Working with others to build incoming links
The same rules that apply to internal links apply when building links from other sites. Links need to help readers and provide the right information, at the right time, in a clear way. There’s just one difference - now you need someone else (a human, not a website) to agree to link to your content. This one difference is very significant.
Why someone would agree to link to your content
Pages link to content on other sites because someone, a human, decided to include that link. So, when you’re “building links” you’re not getting another site to link to you. You’re getting the person responsible for that other site to link from their content to your.
The reasons remain mostly the same, like when you’re deciding to link from your site (say, your homepage) to some other page that you wrote. You should add that link if it genuinely helps readers.
If you’ve just finished writing another page on a topic that’s been covered hundreds of times and you’re “building links” to it, there’s no reason for an authoritative site to link to you. But, if the content that you wrote is essential for the success of the readers of the “other site”, there’s a good chance that you’ll get that link even without asking for it.
For example, if you’re running a site for a service that helps with immigration to Denmark, nobody needs to pitch you the idea of linking to the right page, in the government website on immigration to Denmark, which lists the valid reason for getting a visa. You’ll link to it because your readers need this information and it helps your credibility, not because you’re doing the Danish authorities a favor.
So, when you’re “building links”, think about:
- What types of pages, on what types of websites will benefit from linking to what I just created?
- What are the actual sites and pages that fit this description?
- How do I reach the person who maintains the content on each of these sites?

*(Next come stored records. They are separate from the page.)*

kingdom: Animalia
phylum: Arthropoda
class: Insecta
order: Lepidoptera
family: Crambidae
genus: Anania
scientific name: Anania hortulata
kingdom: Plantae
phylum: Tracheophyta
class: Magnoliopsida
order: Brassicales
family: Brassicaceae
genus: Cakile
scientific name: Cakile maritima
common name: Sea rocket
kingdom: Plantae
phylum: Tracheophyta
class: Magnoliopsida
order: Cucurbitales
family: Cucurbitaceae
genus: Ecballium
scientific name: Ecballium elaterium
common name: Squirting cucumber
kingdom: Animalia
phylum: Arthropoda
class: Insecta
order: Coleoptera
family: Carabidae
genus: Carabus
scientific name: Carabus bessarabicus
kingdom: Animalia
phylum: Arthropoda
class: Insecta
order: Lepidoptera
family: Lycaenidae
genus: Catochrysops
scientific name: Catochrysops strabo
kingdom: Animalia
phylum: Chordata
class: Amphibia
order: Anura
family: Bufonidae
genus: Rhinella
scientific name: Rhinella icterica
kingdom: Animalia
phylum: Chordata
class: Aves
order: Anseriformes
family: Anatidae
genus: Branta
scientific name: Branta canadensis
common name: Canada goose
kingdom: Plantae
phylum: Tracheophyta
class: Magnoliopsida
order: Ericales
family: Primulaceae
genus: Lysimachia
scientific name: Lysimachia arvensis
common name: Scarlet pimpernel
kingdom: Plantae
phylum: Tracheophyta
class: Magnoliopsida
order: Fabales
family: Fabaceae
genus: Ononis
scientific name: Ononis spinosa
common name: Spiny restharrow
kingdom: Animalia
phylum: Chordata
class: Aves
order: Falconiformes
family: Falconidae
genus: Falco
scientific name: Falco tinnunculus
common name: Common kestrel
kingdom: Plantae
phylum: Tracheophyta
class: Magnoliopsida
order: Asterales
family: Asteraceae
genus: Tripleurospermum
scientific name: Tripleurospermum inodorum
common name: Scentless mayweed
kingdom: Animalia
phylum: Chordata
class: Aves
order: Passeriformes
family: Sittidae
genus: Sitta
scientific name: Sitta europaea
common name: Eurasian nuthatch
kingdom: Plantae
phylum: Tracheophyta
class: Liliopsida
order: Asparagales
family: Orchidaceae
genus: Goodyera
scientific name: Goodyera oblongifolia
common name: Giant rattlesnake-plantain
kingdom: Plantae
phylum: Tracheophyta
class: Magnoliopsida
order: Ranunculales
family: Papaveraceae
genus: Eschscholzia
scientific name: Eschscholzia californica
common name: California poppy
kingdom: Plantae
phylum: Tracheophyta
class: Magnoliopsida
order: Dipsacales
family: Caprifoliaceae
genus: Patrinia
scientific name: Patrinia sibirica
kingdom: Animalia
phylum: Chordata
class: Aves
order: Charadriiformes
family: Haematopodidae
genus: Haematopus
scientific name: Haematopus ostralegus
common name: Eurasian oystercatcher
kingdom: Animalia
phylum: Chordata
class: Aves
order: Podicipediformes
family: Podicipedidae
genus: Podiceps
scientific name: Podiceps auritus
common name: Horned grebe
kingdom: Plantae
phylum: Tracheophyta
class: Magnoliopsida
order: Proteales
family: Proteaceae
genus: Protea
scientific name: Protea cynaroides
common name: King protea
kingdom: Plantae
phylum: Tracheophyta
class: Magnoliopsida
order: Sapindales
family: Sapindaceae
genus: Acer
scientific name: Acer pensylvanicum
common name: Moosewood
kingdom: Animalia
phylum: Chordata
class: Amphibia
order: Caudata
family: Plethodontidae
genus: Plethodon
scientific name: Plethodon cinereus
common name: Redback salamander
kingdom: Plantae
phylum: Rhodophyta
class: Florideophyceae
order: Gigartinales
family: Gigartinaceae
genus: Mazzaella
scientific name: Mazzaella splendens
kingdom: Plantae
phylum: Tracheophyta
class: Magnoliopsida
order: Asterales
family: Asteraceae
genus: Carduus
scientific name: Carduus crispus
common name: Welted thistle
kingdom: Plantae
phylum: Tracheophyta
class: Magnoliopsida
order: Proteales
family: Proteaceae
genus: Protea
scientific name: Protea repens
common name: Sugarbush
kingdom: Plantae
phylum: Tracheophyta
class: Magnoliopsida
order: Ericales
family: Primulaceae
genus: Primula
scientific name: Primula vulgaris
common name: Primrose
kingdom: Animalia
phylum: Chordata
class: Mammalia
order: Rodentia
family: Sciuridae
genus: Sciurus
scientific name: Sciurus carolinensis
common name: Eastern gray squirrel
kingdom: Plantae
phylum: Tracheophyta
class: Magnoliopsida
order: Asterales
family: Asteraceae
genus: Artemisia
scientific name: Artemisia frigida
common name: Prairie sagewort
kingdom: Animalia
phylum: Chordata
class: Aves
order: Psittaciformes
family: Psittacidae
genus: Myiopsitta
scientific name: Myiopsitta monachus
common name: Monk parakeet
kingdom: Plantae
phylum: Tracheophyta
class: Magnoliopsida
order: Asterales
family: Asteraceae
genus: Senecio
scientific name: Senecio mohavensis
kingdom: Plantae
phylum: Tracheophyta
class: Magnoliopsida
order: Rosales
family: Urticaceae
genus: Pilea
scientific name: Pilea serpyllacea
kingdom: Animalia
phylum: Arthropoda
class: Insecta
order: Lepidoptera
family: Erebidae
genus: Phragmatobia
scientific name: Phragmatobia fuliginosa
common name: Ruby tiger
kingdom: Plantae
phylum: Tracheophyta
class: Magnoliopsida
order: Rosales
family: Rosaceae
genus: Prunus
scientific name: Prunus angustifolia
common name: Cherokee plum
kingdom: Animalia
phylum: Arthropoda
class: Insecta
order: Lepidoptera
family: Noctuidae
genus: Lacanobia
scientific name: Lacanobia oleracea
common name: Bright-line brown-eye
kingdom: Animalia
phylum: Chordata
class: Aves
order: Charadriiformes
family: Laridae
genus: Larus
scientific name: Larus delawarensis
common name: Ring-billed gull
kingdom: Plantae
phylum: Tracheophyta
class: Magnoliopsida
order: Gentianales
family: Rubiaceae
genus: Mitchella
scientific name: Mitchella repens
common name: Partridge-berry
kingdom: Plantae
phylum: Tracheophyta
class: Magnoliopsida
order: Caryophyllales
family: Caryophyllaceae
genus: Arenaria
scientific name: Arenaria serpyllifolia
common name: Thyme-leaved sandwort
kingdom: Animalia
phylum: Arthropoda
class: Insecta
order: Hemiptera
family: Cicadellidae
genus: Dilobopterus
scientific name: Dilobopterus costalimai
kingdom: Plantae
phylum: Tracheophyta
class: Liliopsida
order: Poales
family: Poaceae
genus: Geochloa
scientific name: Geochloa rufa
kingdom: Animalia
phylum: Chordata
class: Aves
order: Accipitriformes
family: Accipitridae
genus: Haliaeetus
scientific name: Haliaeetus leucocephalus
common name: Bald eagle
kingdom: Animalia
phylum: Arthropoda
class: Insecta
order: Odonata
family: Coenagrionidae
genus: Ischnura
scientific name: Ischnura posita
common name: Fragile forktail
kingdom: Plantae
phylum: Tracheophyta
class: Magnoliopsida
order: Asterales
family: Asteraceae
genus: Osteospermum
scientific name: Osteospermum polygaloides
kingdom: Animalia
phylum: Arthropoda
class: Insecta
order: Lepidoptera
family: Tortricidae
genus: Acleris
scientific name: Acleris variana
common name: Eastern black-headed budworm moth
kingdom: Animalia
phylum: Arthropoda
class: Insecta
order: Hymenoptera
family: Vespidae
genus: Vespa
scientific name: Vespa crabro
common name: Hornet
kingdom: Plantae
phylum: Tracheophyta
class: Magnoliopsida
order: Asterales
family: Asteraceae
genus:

- How do I explain it to this person, so that it’s about their readers and not about me promoting my content (for SEO, obviously)?
Should I trade links?
No.
Should I pay for receiving links?
Almost always “no”. It’s a bad sign for someone considering linking to you for the wrong reasons, which will usually result in exactly the opposite of what you’re aiming for. A small exception is when another person simply wants to get compensated for their time. But almost always “no”.
Should I link to other sites “for free”?
Yes, for the same reasons above. You link to content that will best help your readers. If that content is on your site, that’s great. If it’s on someone else’s website, go ahead and link to it. Different companies have different policies about outgoing links. These policies can be very different, often conflicting and still be correct, because circumstances are different.
Below are two policies about external links, which are almost opposite and both are valid. They’re opposite because the conditions are vastly different. Understanding that different circumstances will produce different linking policies will help you when you’re trying to get links from other sites to your content.
Example 1 - wpml.org (website translation, very established)
Since WPML’s website talks about a very well known brand and product (in WPML’s tiny ecosystem), it doesn’t mention competitors or link out to them. This policy comes from the idea of “there’s no bad publicity”. WPML’s website links freely to material written by partners, but only when this material is useful to readers often.
Example 2 - PTC.wpml.org (software translation, new arrival)
PTC is a relatively new name for software translation, so there’s no fear of it advertising competitors. PTC’s website can freely link to competitors when comparing what PTC offers versus what these well-established and known competitors have. Old and established competitors don’t need PTC to get people to know them. PTC can benefit from the anchoring effect of competitors to demonstrate its relative benefits.
Practically, how to get incoming links
What works best and requires the least effort (in link building) is to produce original and helpful content about topics that many people need and is not available elsewhere. By becoming the authority on popular topics, links “just happen”. It’s the same logic that dictates your entire content strategy, not just “incoming links”. Once you’ve posted that valuable, unique and original content, it’s usually a matter of communicating it to the right people.
Link building isn’t a separate activity from content creation. If you’re spending significant effort ‘building links,’ it usually means your content isn’t valuable enough for people to naturally want to reference it. It’s OK. Not all content needs to be unique, have thousands of incoming links and appear on the top page of Google searches. Some content is a target for your newsletter and some is your legal stuff. But if you plan on getting search traffic for your content, you can’t write generic content and then go “link building”.
Promote your content proactively
Eventually, great content gets links without any effort. But initially, you need to help others discover it. Once you’ve published something genuinely valuable, identify the people maintaining sites where your content would help their readers, and let them know it exists.
This is different from traditional “link building.” You’re not spamming or begging. You’re helping others see how your content will help their readers.